I am studying for the SE Lateral portion of test and starting going through Kaplan’s “Seismic Design and Review for the PE Exam” by Alan Williams. The question I have is when the book does example 2.9 explaining the vertical distribution of seismic forces it goes through the steps of calculating the vertical distribution factor (Cv) for each floor the same way I would but when it calculates the total design shear to multiplied by this factor it sums the effective seismic weights for each floor.

The problem I see is by summing the seismic weight for each floor your forgetting to account for the wall weights below the midheight of the first floor. Am I wrong for thinking this needs to be accounted for? ASCE7 states that is should be “total design lateral shear at the base of the structure”. 

Thanks you for your help.


----------



## McEngr (Feb 21, 2012)

I don't have the problem or book you have. However, the walls weights would need to be included in the weight tributary to the frame. This would only be the walls that are perpendicular to the direction of force if the assumption (such as a concrete or masonry shearwall) is that the walls can handle their own inertia and are the LFRS. Once the analysis of the resisting system is in effect, the wall weights get included when you use your load combinations (0.9D + E for example).

Let me know if I'm off track. I don't have the book and am guessing for the most part...


----------



## Hoven (Feb 21, 2012)

I believe your talking about when calculating the diaphragm forces you don't need to include the wall weights parrallel the force because of the reasons you stated.
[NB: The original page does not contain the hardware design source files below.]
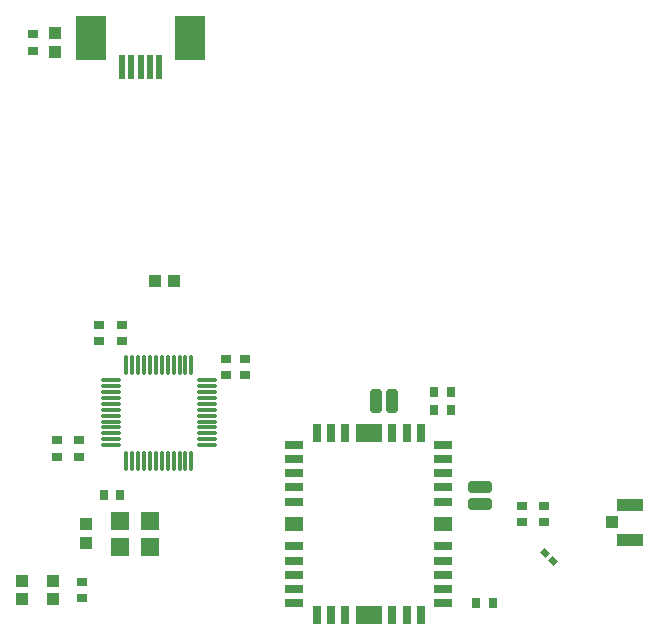
<source format=gtp>
G04 Layer_Color=8421504*
%FSLAX24Y24*%
%MOIN*%
G70*
G01*
G75*
%ADD10R,0.0866X0.0413*%
%ADD11R,0.0433X0.0413*%
G04:AMPARAMS|DCode=12|XSize=39.4mil|YSize=78.7mil|CornerRadius=9.8mil|HoleSize=0mil|Usage=FLASHONLY|Rotation=0.000|XOffset=0mil|YOffset=0mil|HoleType=Round|Shape=RoundedRectangle|*
%AMROUNDEDRECTD12*
21,1,0.0394,0.0591,0,0,0.0*
21,1,0.0197,0.0787,0,0,0.0*
1,1,0.0197,0.0098,-0.0295*
1,1,0.0197,-0.0098,-0.0295*
1,1,0.0197,-0.0098,0.0295*
1,1,0.0197,0.0098,0.0295*
%
%ADD12ROUNDEDRECTD12*%
G04:AMPARAMS|DCode=13|XSize=39.4mil|YSize=78.7mil|CornerRadius=9.8mil|HoleSize=0mil|Usage=FLASHONLY|Rotation=90.000|XOffset=0mil|YOffset=0mil|HoleType=Round|Shape=RoundedRectangle|*
%AMROUNDEDRECTD13*
21,1,0.0394,0.0591,0,0,90.0*
21,1,0.0197,0.0787,0,0,90.0*
1,1,0.0197,0.0295,0.0098*
1,1,0.0197,0.0295,-0.0098*
1,1,0.0197,-0.0295,-0.0098*
1,1,0.0197,-0.0295,0.0098*
%
%ADD13ROUNDEDRECTD13*%
%ADD14R,0.0413X0.0394*%
%ADD15R,0.0984X0.1496*%
%ADD16R,0.0197X0.0787*%
%ADD17O,0.0709X0.0118*%
%ADD18O,0.0118X0.0709*%
%ADD19R,0.0354X0.0315*%
%ADD20R,0.0394X0.0413*%
%ADD21R,0.0591X0.0630*%
%ADD22R,0.0315X0.0354*%
G04:AMPARAMS|DCode=23|XSize=19.7mil|YSize=23.6mil|CornerRadius=0mil|HoleSize=0mil|Usage=FLASHONLY|Rotation=225.000|XOffset=0mil|YOffset=0mil|HoleType=Round|Shape=Rectangle|*
%AMROTATEDRECTD23*
4,1,4,-0.0014,0.0153,0.0153,-0.0014,0.0014,-0.0153,-0.0153,0.0014,-0.0014,0.0153,0.0*
%
%ADD23ROTATEDRECTD23*%

%ADD24R,0.0276X0.0591*%
%ADD25R,0.0906X0.0591*%
%ADD26R,0.0591X0.0276*%
%ADD27R,0.0591X0.0512*%
D10*
X67992Y14370D02*
D03*
Y15532D02*
D03*
D11*
X67402Y14951D02*
D03*
D12*
X59537Y18984D02*
D03*
X60087D02*
D03*
D13*
X62994Y15570D02*
D03*
Y16120D02*
D03*
D14*
X52815Y22982D02*
D03*
X52185D02*
D03*
D15*
X50039Y31102D02*
D03*
X53346D02*
D03*
D16*
X52323Y30118D02*
D03*
X51378D02*
D03*
X51063D02*
D03*
X52008D02*
D03*
X51693D02*
D03*
D17*
X50709Y17526D02*
D03*
Y17723D02*
D03*
Y17920D02*
D03*
Y18117D02*
D03*
Y18314D02*
D03*
Y18511D02*
D03*
Y18707D02*
D03*
Y18904D02*
D03*
Y19101D02*
D03*
Y19298D02*
D03*
Y19495D02*
D03*
Y19692D02*
D03*
X53898D02*
D03*
Y19495D02*
D03*
Y19298D02*
D03*
Y19101D02*
D03*
Y18904D02*
D03*
Y18707D02*
D03*
Y18511D02*
D03*
Y18314D02*
D03*
Y18117D02*
D03*
Y17920D02*
D03*
Y17723D02*
D03*
Y17526D02*
D03*
D18*
X51220Y20204D02*
D03*
X51417D02*
D03*
X51614D02*
D03*
X51811D02*
D03*
X52008D02*
D03*
X52205D02*
D03*
X52402D02*
D03*
X52598D02*
D03*
X52795D02*
D03*
X53386Y17015D02*
D03*
X53189D02*
D03*
X52992D02*
D03*
X52795D02*
D03*
X52598D02*
D03*
X52402D02*
D03*
X52205D02*
D03*
X52008D02*
D03*
X51811D02*
D03*
X51614D02*
D03*
X51417D02*
D03*
X51220D02*
D03*
X52992Y20204D02*
D03*
X53189D02*
D03*
X53386D02*
D03*
D19*
X51063Y21535D02*
D03*
Y20984D02*
D03*
X64401Y15501D02*
D03*
Y14950D02*
D03*
X65151Y15501D02*
D03*
Y14950D02*
D03*
X55187Y20404D02*
D03*
Y19852D02*
D03*
X54547Y20404D02*
D03*
Y19852D02*
D03*
X48903Y17685D02*
D03*
Y17133D02*
D03*
X49653Y17685D02*
D03*
Y17133D02*
D03*
X50315Y21535D02*
D03*
Y20984D02*
D03*
X49734Y12972D02*
D03*
Y12421D02*
D03*
X48091Y30679D02*
D03*
Y31230D02*
D03*
D20*
X49862Y14882D02*
D03*
Y14252D02*
D03*
X48789Y12382D02*
D03*
Y13012D02*
D03*
X47726D02*
D03*
Y12382D02*
D03*
X48829Y31270D02*
D03*
Y30640D02*
D03*
D21*
X51014Y14984D02*
D03*
Y14142D02*
D03*
X52014Y14984D02*
D03*
Y14142D02*
D03*
D22*
X61474Y18700D02*
D03*
X62026D02*
D03*
X61474Y19300D02*
D03*
X62026D02*
D03*
X63426Y12250D02*
D03*
X62874D02*
D03*
X50463Y15866D02*
D03*
X51014D02*
D03*
D23*
X65161Y13939D02*
D03*
X65439Y13661D02*
D03*
D24*
X61032Y17931D02*
D03*
X60560D02*
D03*
X60087D02*
D03*
X57568D02*
D03*
X58040D02*
D03*
X58513D02*
D03*
X58513Y11868D02*
D03*
X58040D02*
D03*
X57568D02*
D03*
X60087D02*
D03*
X60560D02*
D03*
X61032D02*
D03*
D25*
X59300Y17931D02*
D03*
X59300Y11868D02*
D03*
D26*
X56820Y14152D02*
D03*
Y12262D02*
D03*
Y12735D02*
D03*
Y13680D02*
D03*
Y13207D02*
D03*
Y16593D02*
D03*
Y17065D02*
D03*
Y16120D02*
D03*
Y15648D02*
D03*
Y17538D02*
D03*
X61780D02*
D03*
Y15648D02*
D03*
Y16120D02*
D03*
Y17065D02*
D03*
Y16593D02*
D03*
Y13207D02*
D03*
Y13680D02*
D03*
Y12735D02*
D03*
Y12262D02*
D03*
Y14152D02*
D03*
D27*
X56820Y14900D02*
D03*
X61780D02*
D03*
M02*

</source>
The example I am actually having trouble with deals with the vertical distribution of seismic forces from section 12.8.3 in ASCE7. When Williams calculates the total shear at the base (V) for use in equation 12.8-11 he doesn't include the wall weights below the midheight of the first story and I don't know if that is correct.

Hope I'm explaining this all right, thanks.


----------



## McEngr (Feb 21, 2012)

I think that Williams is correct. The forces distributed vertically are applicable to that story level. I think the lower half of the first floor is assumed cantilevered to the foundation and easily resisted in that way by anchorage.


----------



## Hoven (Feb 21, 2012)

That must be what it is. I have been trying to find other examples but the only ones I find are where the seismic weight assigned to each floor is given so the answers just sum the weights and multiply it by the response coefficient to get the base shear.

I am still a little hesitant as ASCE calls the variable V the "total design shear at the base of the structure". I mean if I was calculating the base shear for a one story building I wouldn't ignore the wall weights below the midheight of the wall in my calculation.


----------



## McEngr (Feb 21, 2012)

What helps me is that Cv(sub,o) is at height zero, so no influence on base shear.


----------



## dakota_79 (Feb 21, 2012)

McEngr is correct, IMO. Lower half of the first story is typically taken by your grade beam / foundation system directly. Hoven, for your example of a 1-story frame, all of the effective weight is taken at, and therefore all of the base shear is distributed to, the roof level. Extrapolate that principle for multi-story: all of the base shear is distributed starting at the 2nd floor on up.


----------